Use this information to get to know about how CSV parses S3-objects.

You can define the CSV definitions with input serialization uses these default values:

  • Use {\n} for row-delimiter.

  • Use {“} for quote.

  • Use {\} for escape characters.

The csv-header-info is parsed upon USE appearing in the AWS-CLI; this is the first row in the input object containing the schema. Currently, output serialization and compression-type is not supported.
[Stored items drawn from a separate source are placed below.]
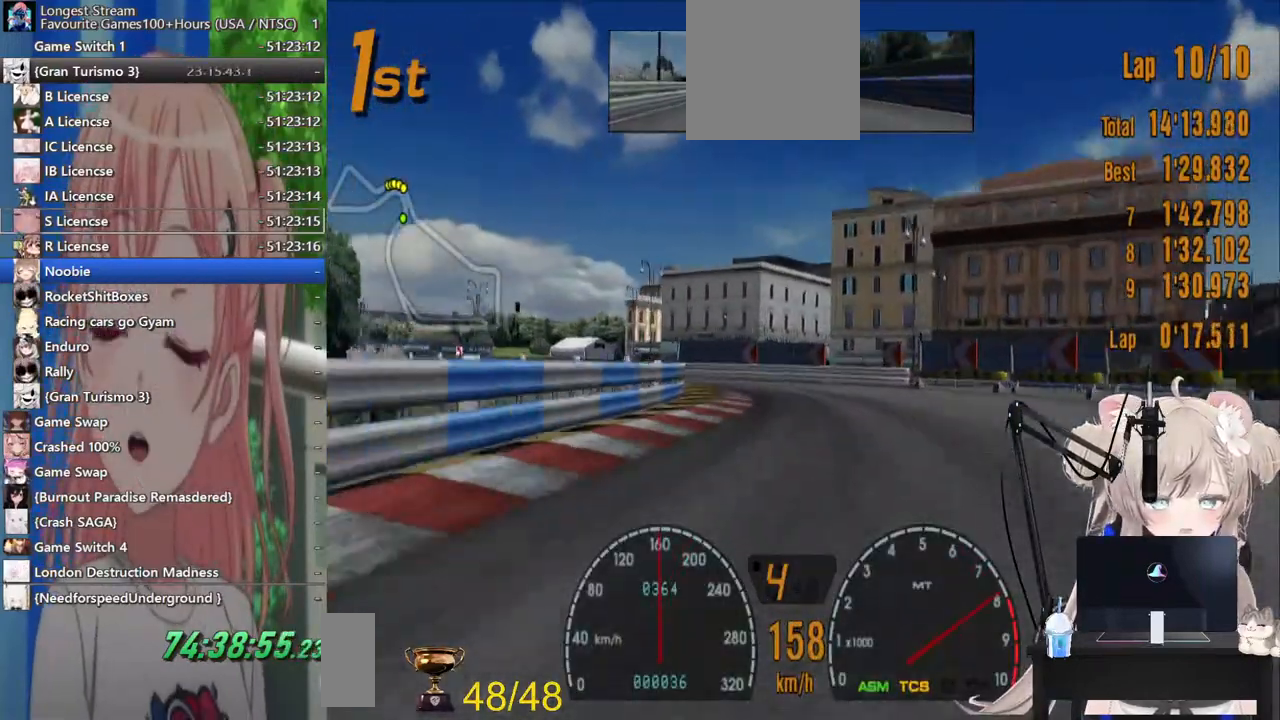
{"dt_ms": 500, "buttons": [], "left_stick": "left", "right_stick": "center", "events": [[183, "R2", "up"], [233, "L2", "down"], [400, "L2", "up"]]}
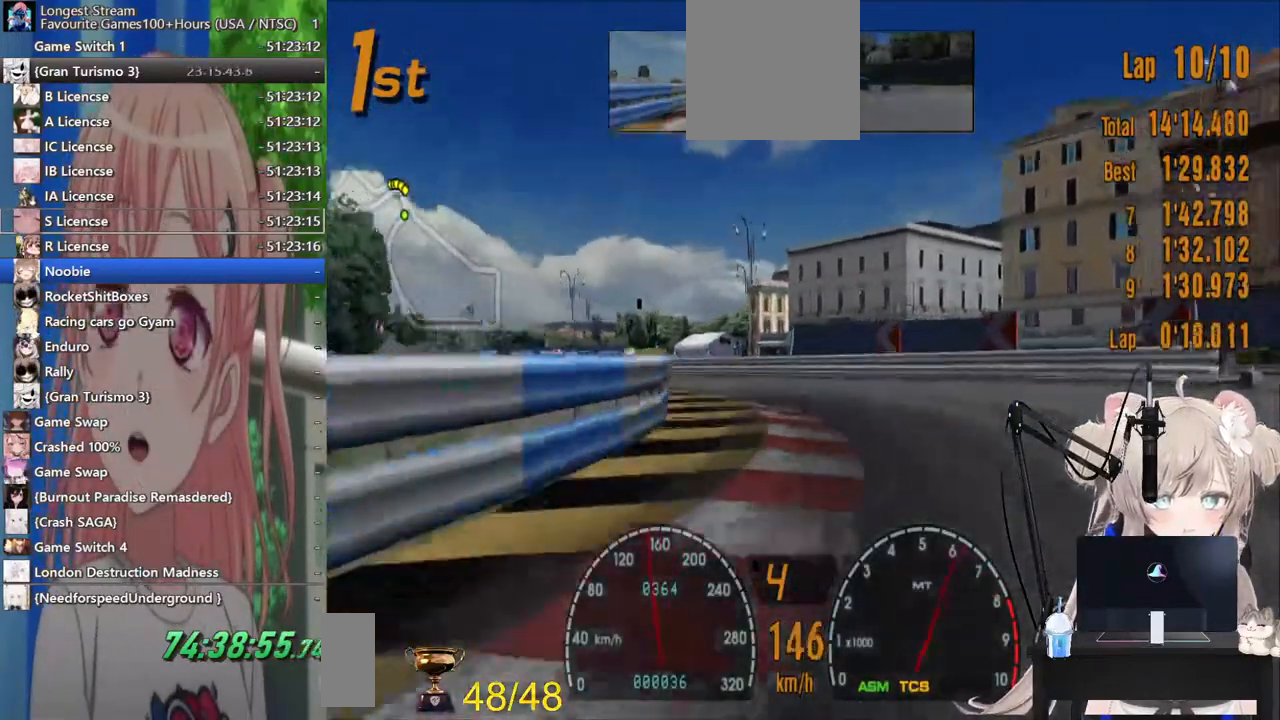
{"dt_ms": 500, "buttons": [], "left_stick": "left", "right_stick": "center", "events": [[117, "R2", "down"], [283, "R2", "up"]]}
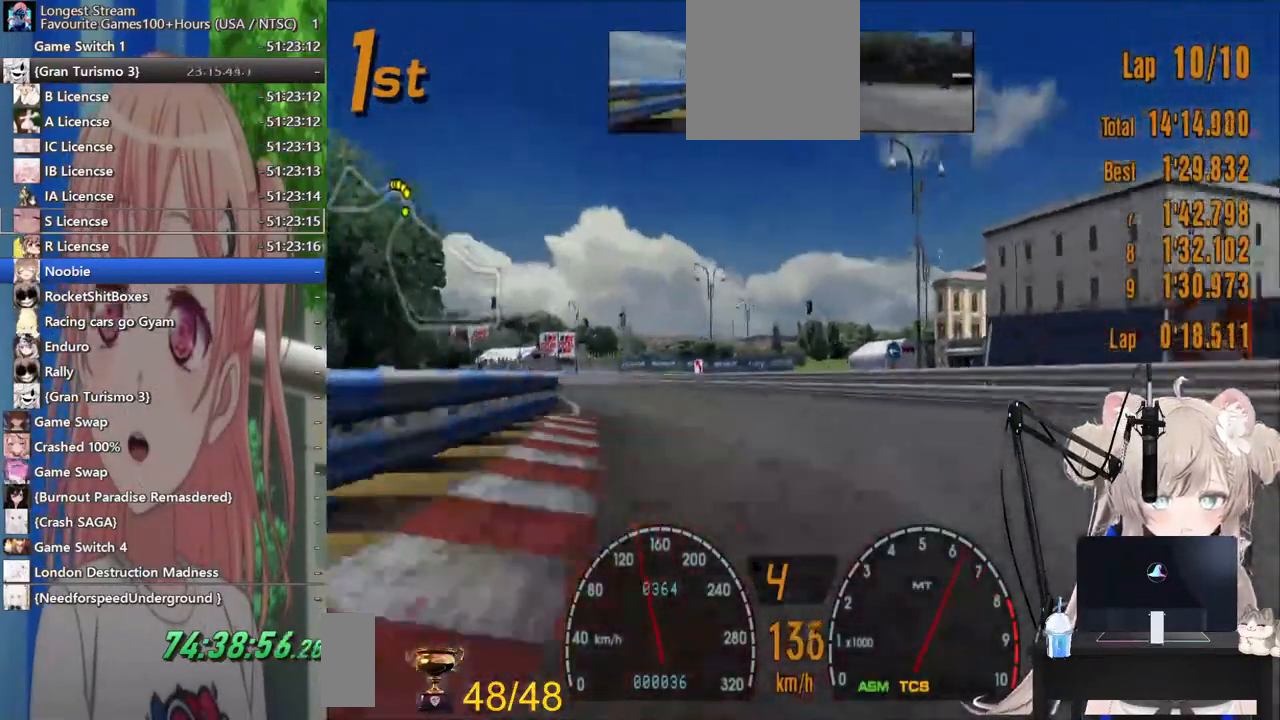
{"dt_ms": 500, "buttons": ["R2"], "left_stick": "up-left", "right_stick": "center"}
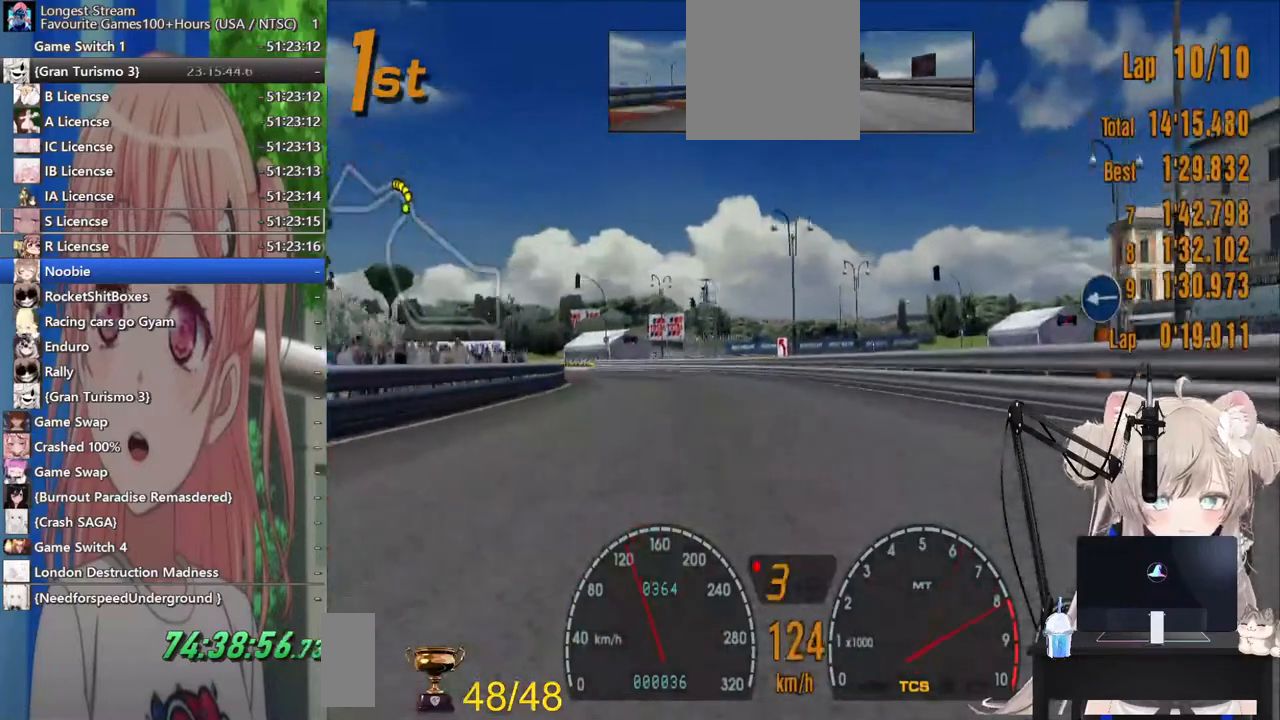
{"dt_ms": 500, "buttons": ["CROSS", "R2"], "left_stick": "up-left", "right_stick": "center", "events": [[433, "CROSS", "down"]]}
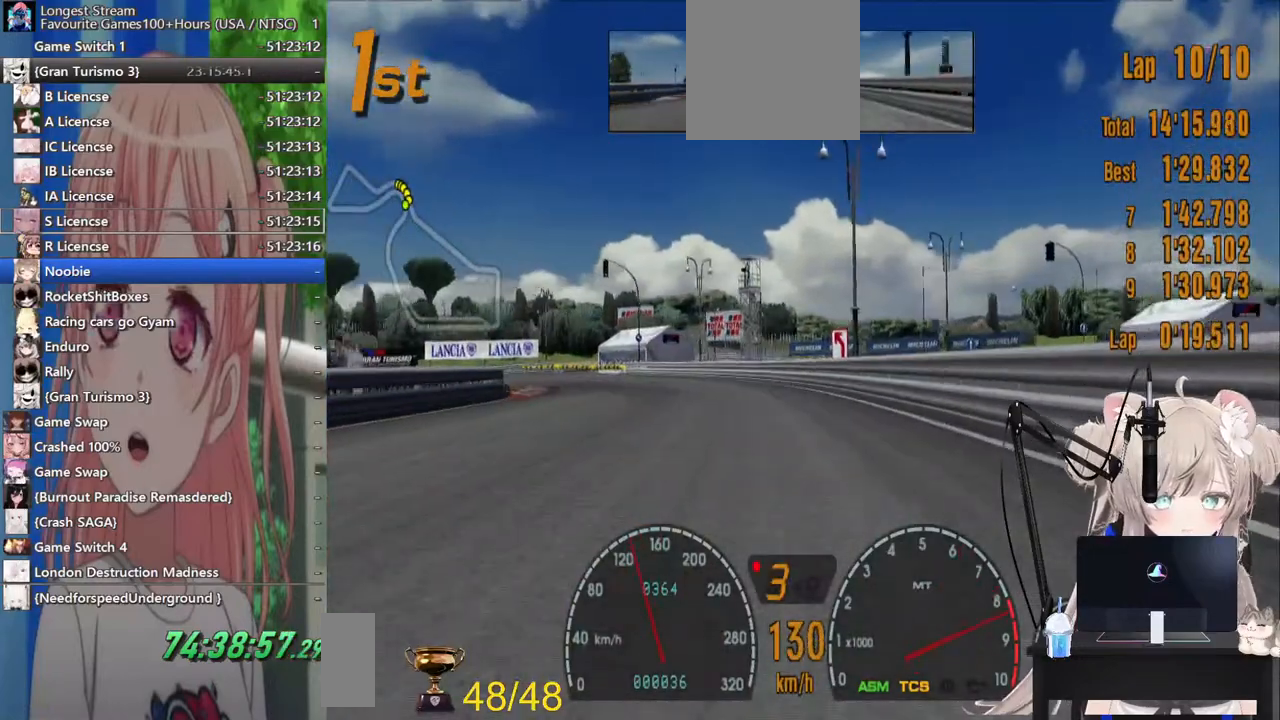
{"dt_ms": 500, "buttons": ["R2"], "left_stick": "up-left", "right_stick": "center", "events": [[117, "CROSS", "up"]]}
The S3 select engine has a CSV parser which parses S3-objects:

  • Each row ends with a row-delimiter.

  • The field-separator separates the adjacent columns.

  • The successive field separator defines the NULL column.

  • The quote-character overrides the field-separator; that is, the field separator is any character between the quotes.

  • The escape character disables any special character except the row delimiter.

The following are examples of CSV parsing rules:

Table 1. CSV parsing
Feature Description Input (Tokens)

NULL

Successive field delimiter

,,1,,2, ==> {null}{null}{1}{null}{2}{null}

QUOTE

The quote character overrides the field delimiter.

11,22,”a,b,c,d”,last ==> {11}{22}{“a,b,c,d”}{last}

Escape

The escape character overrides the meta-character.

11,22,str=\”abcd\”\,str2=\”123\”,last ==> {11}{22}{str=”abcd”,str2=”123”}{last}

row delimiter

There is no closed quote; row delimiter is the closing line.

11,22,a=”str,44,55,66 ==> {11}{22}{a=”str,44,55,66}

csv header info

FileHeaderInfo tag

USE value means each token on the first line is the column-name; IGNORE value means to skip the first line.